# [Problem A]
Name every equation label that the derivation of CP – CV uses.
# [Problem B]
Substitute "highest" for "maximum" in the part of the records that opens with the line containing "What is the maximum value shown in the chart?" and closes with the end of the records. Write out those lines with nothing else changed.

# [Given passage]
To derive a relationship for CP – CV for a non-ideal gas, we need to know the following terms, which are as follows-

  • Maxwell’s Relations
  • Basic Thermodynamic Equations


dQ = TdS (eq. 1)

where Q is the heat given to the system, T is the temperature and S is the entropy of the given system.

If P and T are independent variables,

dS =

\(\begin{array}{l}\left ( \frac{\delta S}{\delta T} \right )_{P} dT + \left ( \frac{\delta S}{\delta T} \right )_{T} dP\end{array} \)
(eq. 2)

dP =

\(\begin{array}{l}\left ( \frac{\delta P}{\delta T} \right )_{V} dT + \left ( \frac{\delta P}{\delta V} \right )_{T} dV\end{array} \)
(eq. 3)

\(\begin{array}{l}C_{V}=\left ( \frac{dQ}{dT} \right )_{V}\end{array} \)

\(\begin{array}{l}C_{P}=\left ( \frac{T\delta S}{\delta T} \right )_{P}\end{array} \)

Putting the value of dS from (eq. 2) to (eq.1) and substituting the value of dP from (eq. 3) to (eq. 2.)

\(\begin{array}{l}dQ=T\left [ \left ( \frac{\delta S}{\delta T} \right )_{P} dT +\left ( \frac{\delta S}{\delta P} \right )_{T}\left\{ \left ( \frac{\delta P}{\delta T} \right )_{V}dT+\left ( \frac{\delta P}{\delta V} \right )_{T}dV\right\} \right ]\end{array} \)
(eq. 4)

Lets assume at constant Volume, dV = 0

\(\begin{array}{l}dQ = T\left ( \frac{\delta S}{\delta T} \right )_{P}dT+T\left ( \frac{\delta S}{\delta P} \right )_{T}\left ( \frac{\delta P}{\delta T} \right )_{V} dT\end{array} \)
(eq. 5)

Divide (eq. 5) by dT

\(\begin{array}{l}\left ( \frac{dQ}{dT} \right )_{V} = T\left ( \frac{\delta S}{\delta T} \right )_{P}+T\left ( \frac{\delta S}{\delta P} \right )_{T}\left ( \frac{\delta P}{\delta T} \right )_{V}\end{array} \)

We can write the above equation as-

\(\begin{array}{l}C_{V}= C_{P}+T\left ( \frac{\delta S}{\delta P} \right )_{T}\left ( \frac{\delta P}{\delta T} \right )_{V}\end{array} \)

\(\begin{array}{l}C_{P}-C_{V}= -T\left ( \frac{\delta S}{\delta P} \right )_{T}\left ( \frac{\delta P}{\delta T} \right )_{V}\end{array} \)
(eq. 6)

[Data visualization images]
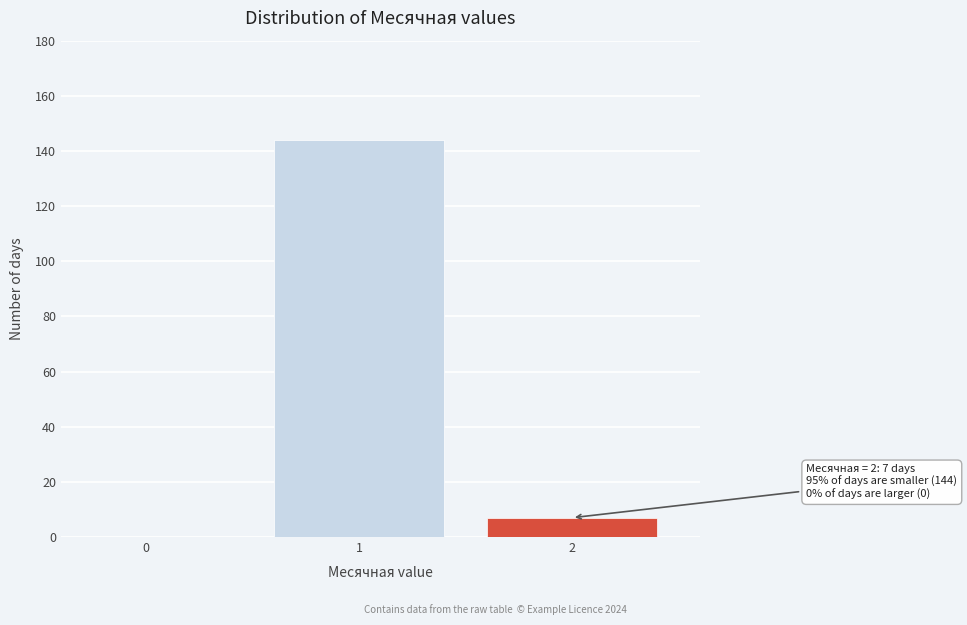

Reading right to left, list all the values displayed in this chart.

2=7	1=144	0=0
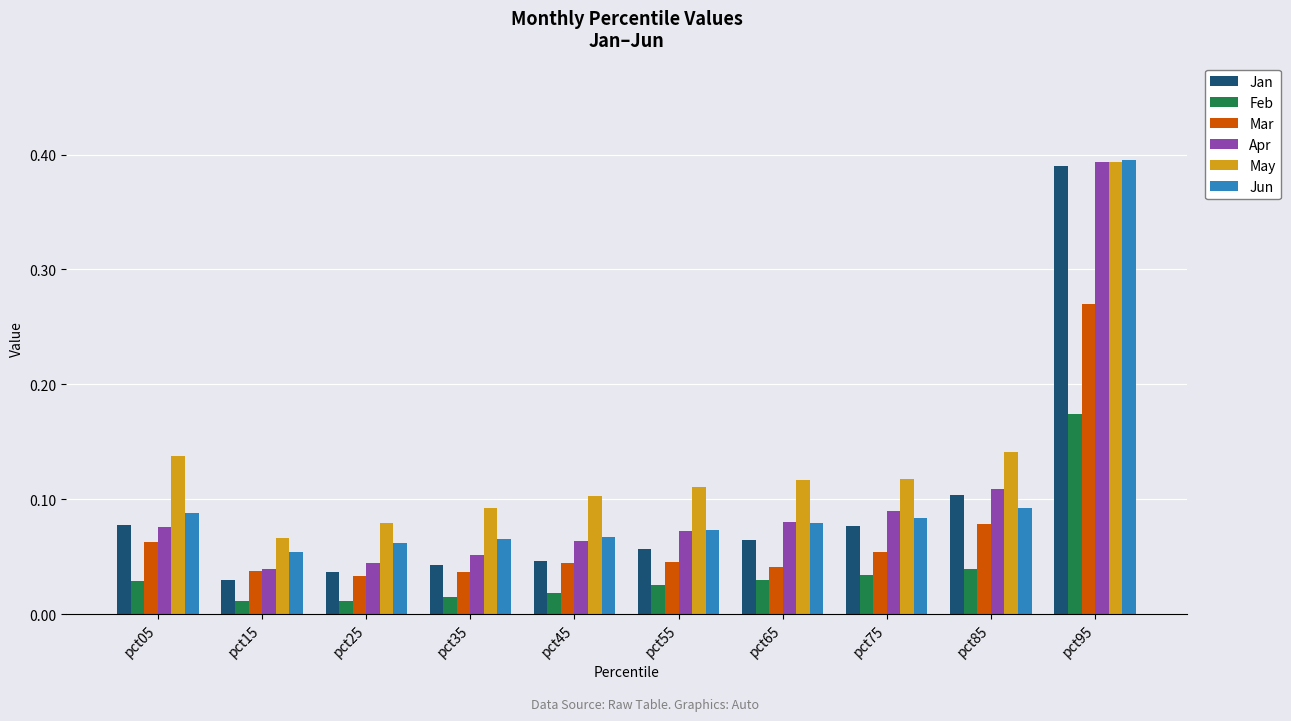

At which label does May reach its minimum?

pct15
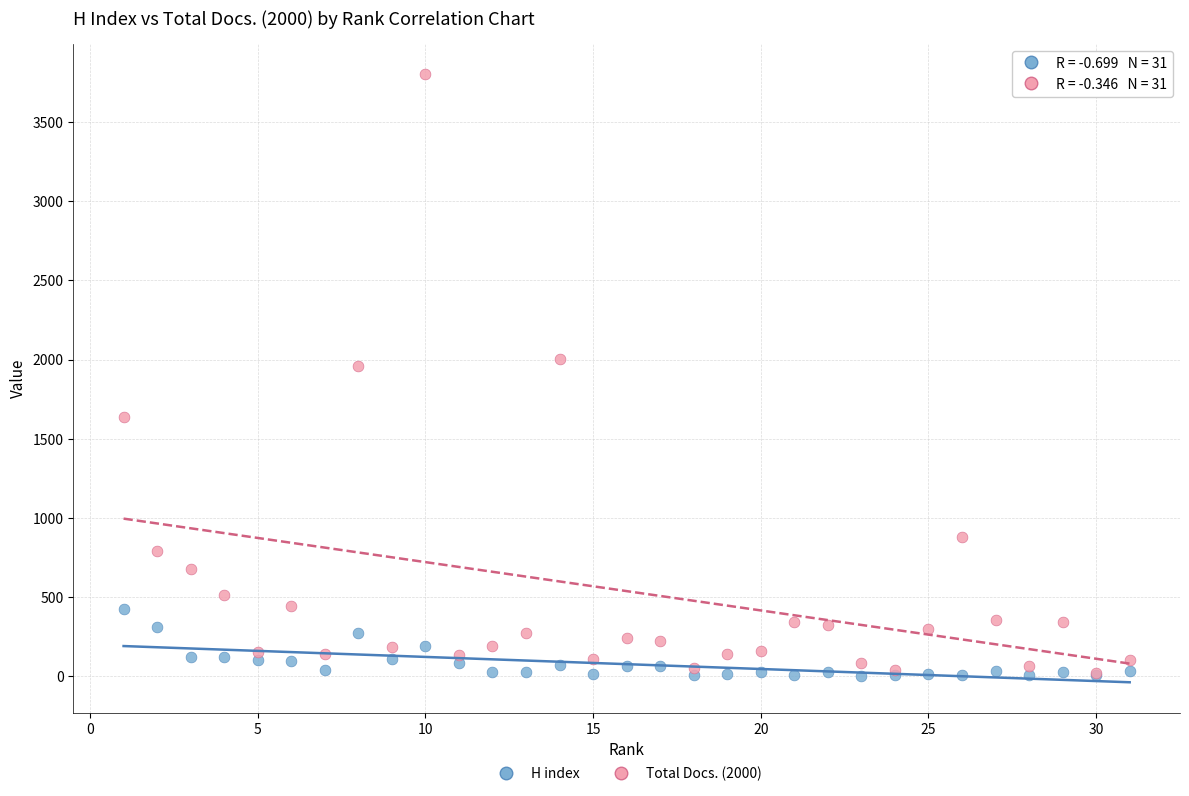

Across all series, what Y value is closest to 1903?

1957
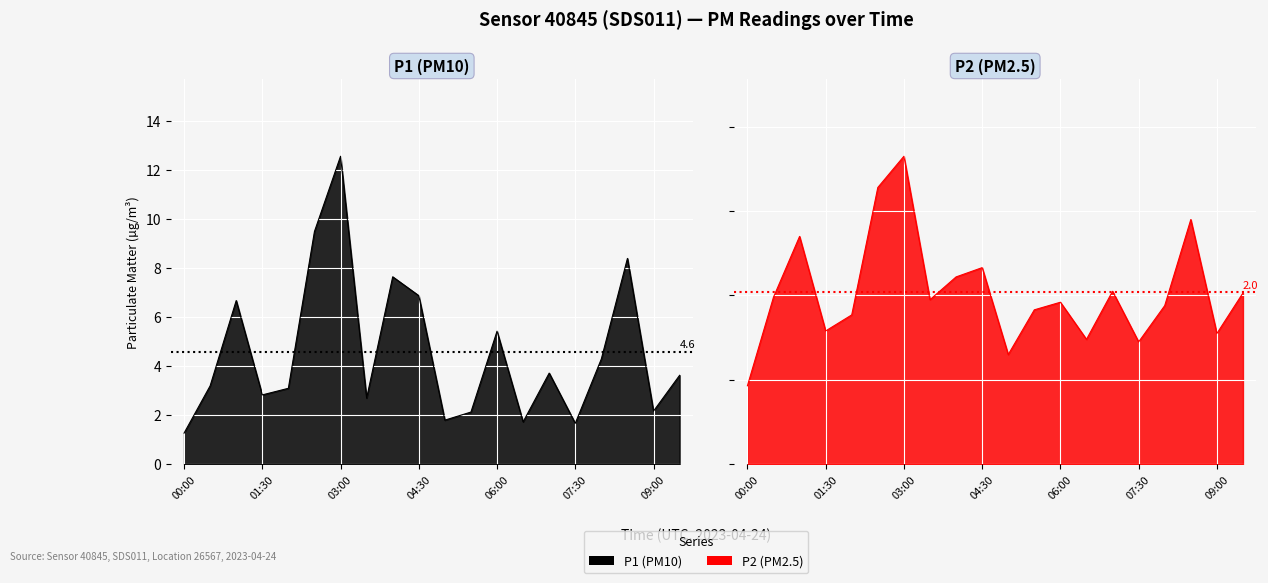

What is the greatest value displayed?

12.6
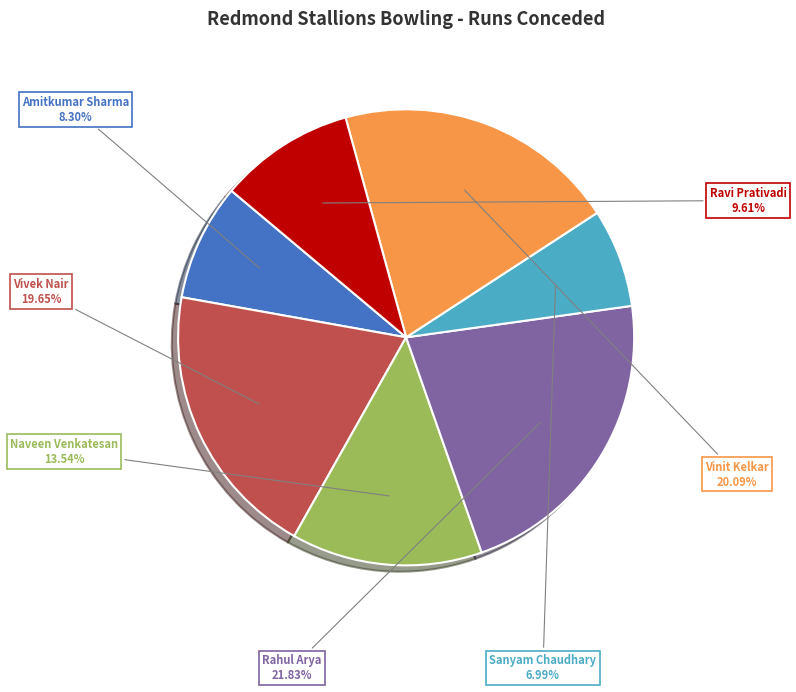

What is the ratio of the value at Rahul Arya to the value at Vivek Nair?

1.1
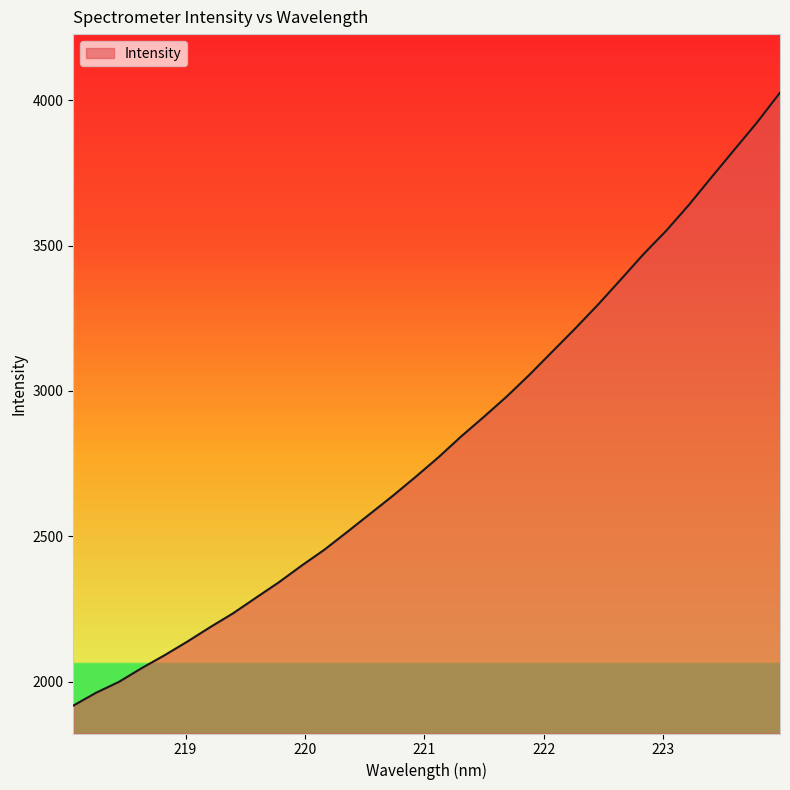

What is the maximum value shown in the chart?

4025.8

# [Written reply A]
eq. 1, eq. 2, eq. 3, eq. 4, eq. 5, eq. 6

# [Written reply B]
What is the highest value shown in the chart?

4025.8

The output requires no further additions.